What is required - Format everything in the rows below, from the line containing "Page size: 1654x1241." down to the line containing "List each element's", as a JSON list of strings with one string per line and blank lines left out.

**** Exercise inputs ****

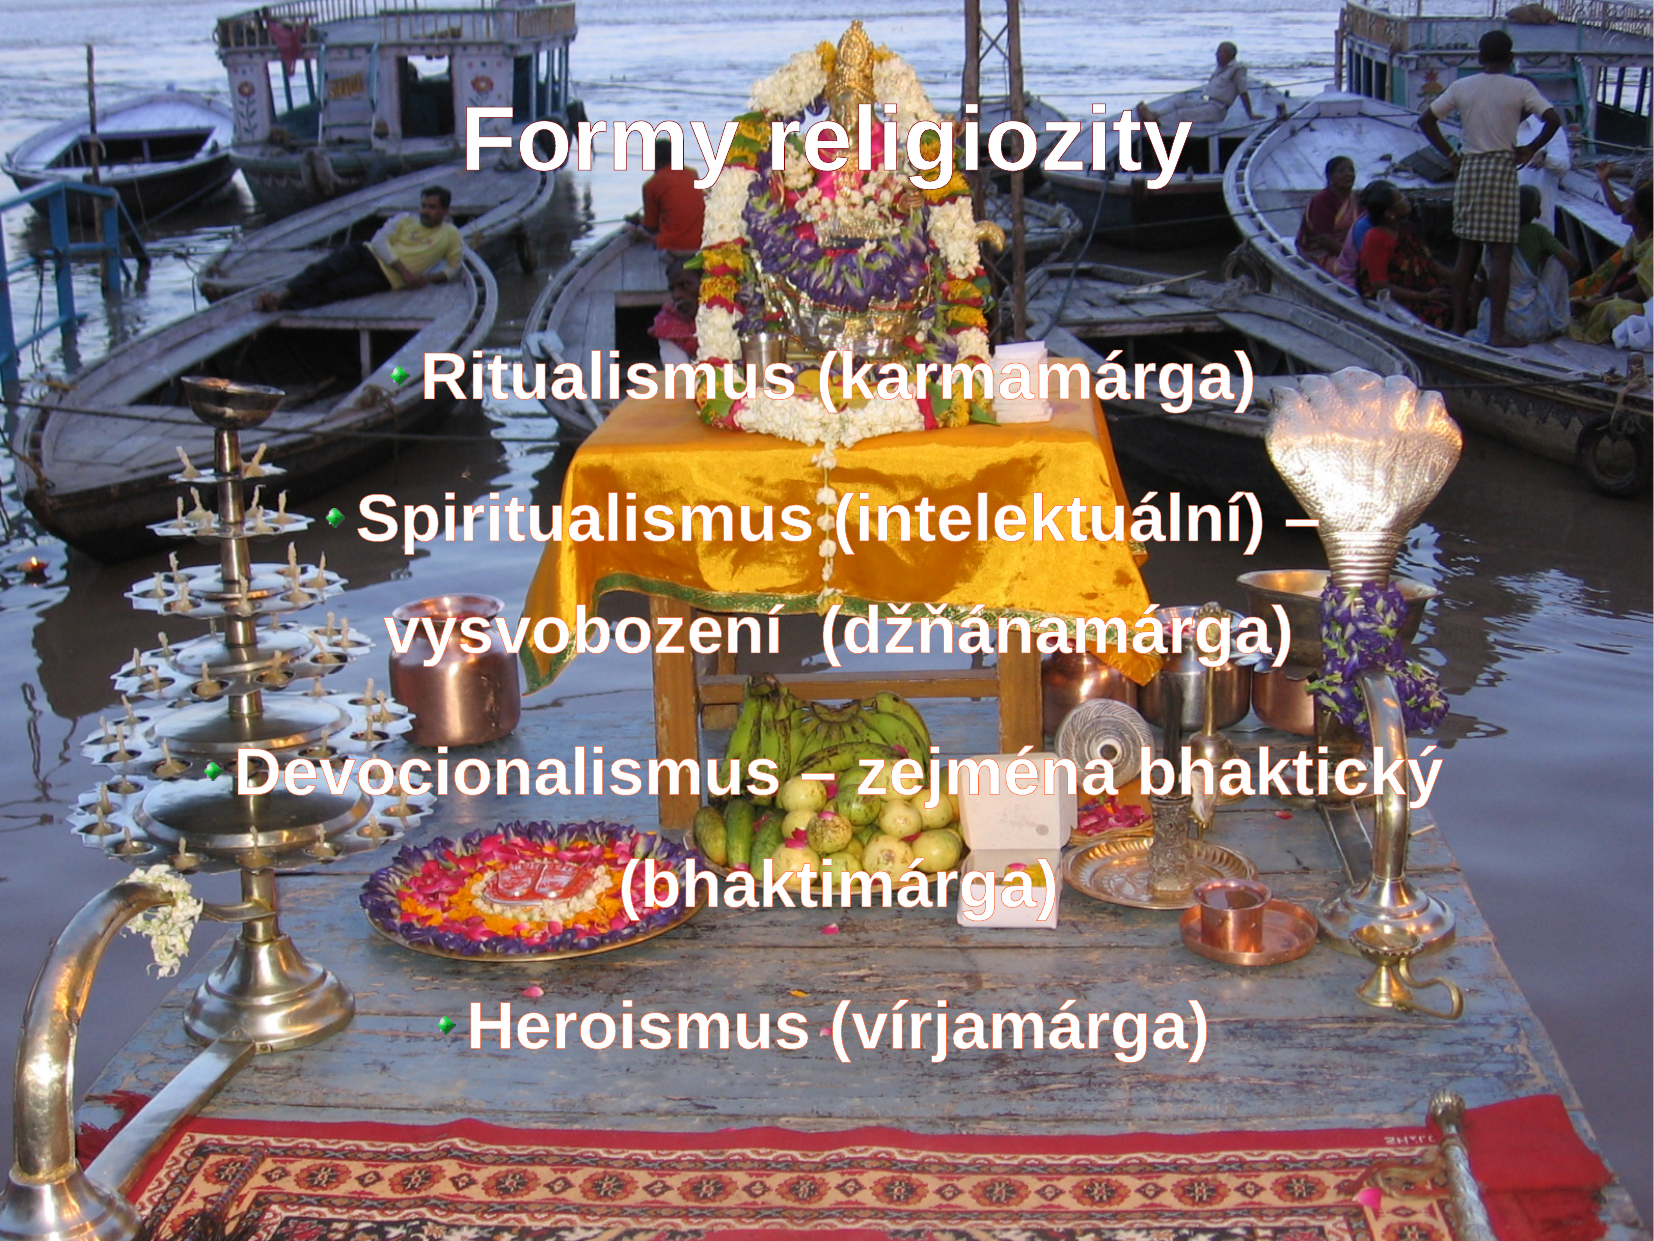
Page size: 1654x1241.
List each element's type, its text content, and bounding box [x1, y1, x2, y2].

****
**** Exercise inputs ****

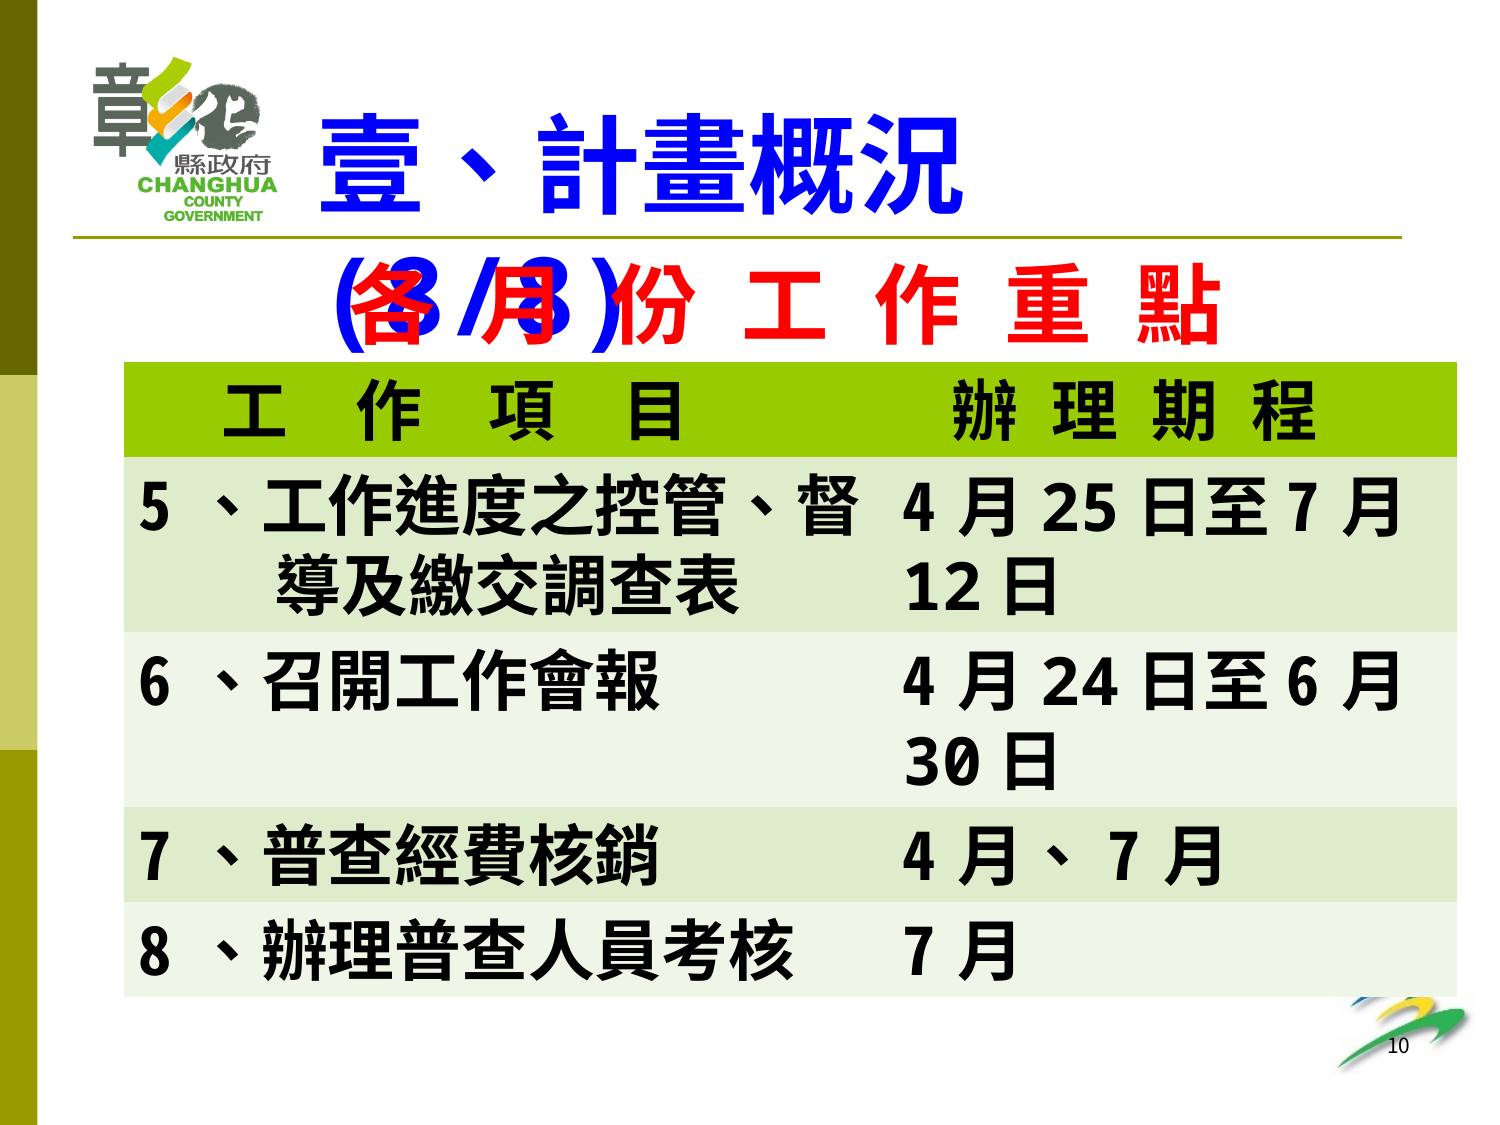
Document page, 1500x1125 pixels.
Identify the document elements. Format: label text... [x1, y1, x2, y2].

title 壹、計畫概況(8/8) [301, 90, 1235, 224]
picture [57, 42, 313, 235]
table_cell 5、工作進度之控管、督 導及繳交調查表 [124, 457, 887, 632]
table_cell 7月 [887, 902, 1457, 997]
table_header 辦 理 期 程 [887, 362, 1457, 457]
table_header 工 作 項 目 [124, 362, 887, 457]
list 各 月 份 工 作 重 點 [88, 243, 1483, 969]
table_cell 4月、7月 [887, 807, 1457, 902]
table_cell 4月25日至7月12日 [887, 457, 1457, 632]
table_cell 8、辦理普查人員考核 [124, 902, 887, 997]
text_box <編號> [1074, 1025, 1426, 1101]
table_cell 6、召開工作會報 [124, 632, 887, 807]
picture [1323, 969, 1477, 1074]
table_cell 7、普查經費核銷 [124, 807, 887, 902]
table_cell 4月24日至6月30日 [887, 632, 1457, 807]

****
**** Exercise inputs ****

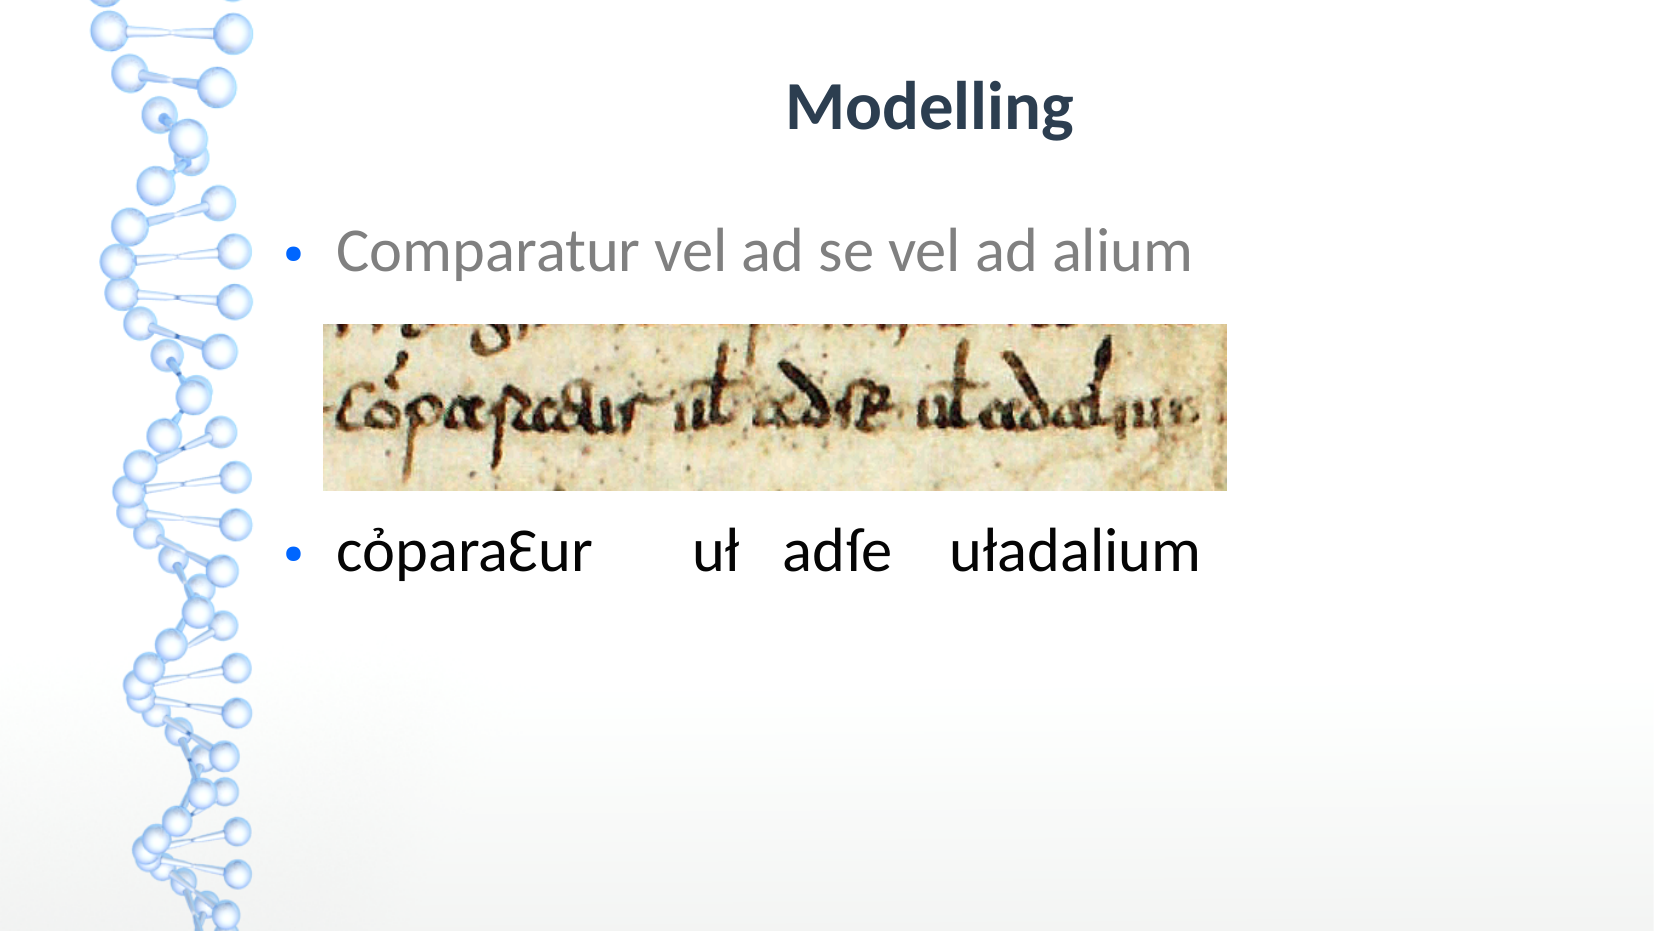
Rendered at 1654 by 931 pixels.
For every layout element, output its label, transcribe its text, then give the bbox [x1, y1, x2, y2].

****

Task solution -
[
  "Page size: 1654x1241.",
  "List each element's type, its text content, and bounding box [x1, y1, x2, y2]."
]